そのクロースが真骨頂を発揮したのが、チャンピオンズリーグ(CL)準決勝の第1レグだ。

「立ち上がりからホームのバイエルンの勢いに押される中、嵐と静寂の間で完璧にバランスを保ち、常に局面に応じたテンポを作り出す。クロースがタック、タック、タックと惰性で出す多彩なパスは、日常的でロボット的な香りを放ちながら、マドリーの態勢を立て直していった。彼がいるだけですべてが整理され、彼がボールを回すテンポで局面が動く」

スペインメディア『Relevo』に戦術記事を寄稿するアルベルト・ブラジャ氏がそう分析するように、クロースのゲームメークでマドリーが持ちこたえ、その流れの中で生まれたのが、24分のヴィニシウス・ジュニオールの先制点を演出したアシストだった。
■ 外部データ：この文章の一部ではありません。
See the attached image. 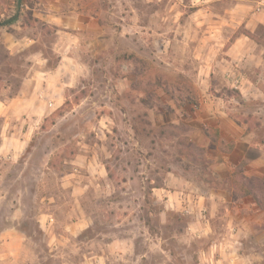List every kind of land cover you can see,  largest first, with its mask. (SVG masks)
<instances>
[{"label":"rangeland","instance_id":"1","mask_svg":"<svg viewBox=\"0 0 264 264\" xmlns=\"http://www.w3.org/2000/svg\"><path fill=\"white\" fill-rule=\"evenodd\" d=\"M17 2L0 0V101L48 72L58 104L30 128L26 124L31 138L17 162L0 161V264H202L210 238L193 235L194 215L178 210L163 191L179 154L189 155L188 168L197 165L189 146L176 141L182 130L163 103L192 100V77L164 54L159 59L152 44H142L140 28L133 43L113 44L107 28L95 48L82 43L65 53L72 44L67 36L35 19L23 2L19 17L7 23ZM142 7L135 0L139 22ZM259 77L264 84V68ZM225 94L234 113L247 114L250 126L259 128L253 113L264 118V108L243 103L230 90ZM155 111L171 122L157 125ZM7 133L0 119V145ZM211 211L220 232L225 209L215 205ZM84 219L83 231L68 232ZM13 228L25 240L3 235ZM260 242L258 248L247 241L244 253L253 261L264 259V238Z\"/></svg>","mask_w":264,"mask_h":264},{"label":"crops","instance_id":"2","mask_svg":"<svg viewBox=\"0 0 264 264\" xmlns=\"http://www.w3.org/2000/svg\"><path fill=\"white\" fill-rule=\"evenodd\" d=\"M22 2L35 19L67 36L72 44L65 53L79 50L82 43L95 48L107 28L113 31V44L133 43L134 31L140 28L142 44H152L161 53L159 59L164 54L181 74L192 77V100L163 103L174 112L172 123L182 130L176 141L189 146L190 162L197 165L188 168L189 155L179 154L181 161L168 171L164 194L178 210L189 201L191 233L210 238L202 264H264L260 256L253 261L244 253L248 240L262 246L264 211L251 197L236 193L232 184L240 167L246 177L264 178V118L254 112L261 125L252 128L250 116L236 115L233 99L225 94L230 90L243 103L264 108L259 77L264 68V0H141L145 14L140 22L133 15L135 0ZM43 75H48L46 86ZM51 78V73H36L15 98L0 101V119L8 128L0 145L1 162H17L23 156L31 138L26 124L30 128L46 108L58 104ZM154 117L159 126L171 122L162 111H155ZM215 205L225 209L220 232L211 211ZM78 223L69 225L70 234L88 226L85 219ZM13 229L3 235L25 240L24 232Z\"/></svg>","mask_w":264,"mask_h":264},{"label":"trees","instance_id":"3","mask_svg":"<svg viewBox=\"0 0 264 264\" xmlns=\"http://www.w3.org/2000/svg\"><path fill=\"white\" fill-rule=\"evenodd\" d=\"M232 184L236 193L243 197H251L257 206L264 211V178L246 177L243 167H240L232 178Z\"/></svg>","mask_w":264,"mask_h":264},{"label":"water","instance_id":"4","mask_svg":"<svg viewBox=\"0 0 264 264\" xmlns=\"http://www.w3.org/2000/svg\"><path fill=\"white\" fill-rule=\"evenodd\" d=\"M21 7H22V0H18V2H17V13L14 17H12L9 21H7V23L12 22L19 17V15L21 13Z\"/></svg>","mask_w":264,"mask_h":264},{"label":"built area","instance_id":"5","mask_svg":"<svg viewBox=\"0 0 264 264\" xmlns=\"http://www.w3.org/2000/svg\"><path fill=\"white\" fill-rule=\"evenodd\" d=\"M183 207V210H184V212H187L188 214H190L191 212H190V205H189V201H185V204L183 203V205H182Z\"/></svg>","mask_w":264,"mask_h":264}]
</instances>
その相手の懐をえぐるようなスルーパスを見て、「他の選手とは違う目でサッカーを見ている証」と表現したのは、様々なメディアでアナリストとして活躍する元選手のアレックス・デルマス氏だ。
今夏でマドリーに加入して丸10年が経過するクロースは現在34歳。その活躍ぶりを、サッカーを専門としたビッグデータの分析を行なう『Driblab』のアレハンドロ・アロージョ氏は、「CLにおけるレジェンドであり、キャリアを通じて欧州で10本の指に入るほどの影響力をサッカー界に与えてきた選手。唯一無二の才能だ」と評価する。

その唯一無二の才能を、前述のブラジャ氏が「相手がプレスをかけようとしても、クロースが目の前で起こっていることをすべて見切り、無効化する。彼のサッカーに対する解釈と知識の高さは、ボールに触れなくても分かる」と具体的に説明すれば、『ラジオ・マルカ』や『DAZN』で番組のMCを務めるミゲル・キンターナ氏は、「クロースがチームにいれば、サッカーをするのはどんなに楽だろう。劣勢を強いられている場面でも彼にボールを預ければいい。タメが必要なときも、彼が与えてくれる。そして欲しいところに、欲しいタイミングでパスをくれる」と称賛。そのパスの魅力について、解説者のアルベルト・エジョゴ=オウォノ氏は、「クロースのパスの最も素晴らしい点は、受け手にボールだけでなく、解決策も与えるところだ」と評する。 ただ特別な才能の持ち主だからこそ、いまマドリーは後継者探しという難題を突きつけられている。現行の契約は今シーズン限りで満了となっている。ブラジャ氏も、「マドリーは近年偉大な選手を何人か失ったが、クロースほど後継者探しが難しい選手はいないだろう」と指摘する。

クロースが必要以上にキャリアを長引かせる考えの持ち主でないのは周知の事実で、ユニホーム姿が見納めとなる日は刻一刻と近づいている。
「クロースは素晴らしい選手であると同時に、そのプレーは見栄えが良く美しい。チームを統率し、試合のテンポをコントロールする能力とパスワークで見る者を魅了する。このようなプレーを見せる選手が、今シーズンで見納めになるとは考えたくない」

フリージャーナリストのアドリアン・ブランコ氏が『ラジオ・マルカ』で語った懇願は、ファンの総意でもあるだろう。移籍専門記者のファブリツィオ・ロマーノ氏は、「クロースはマドリーと新契約を締結することで合意し、あとはサインをするだけの状態になっている」と報じているが、はたして。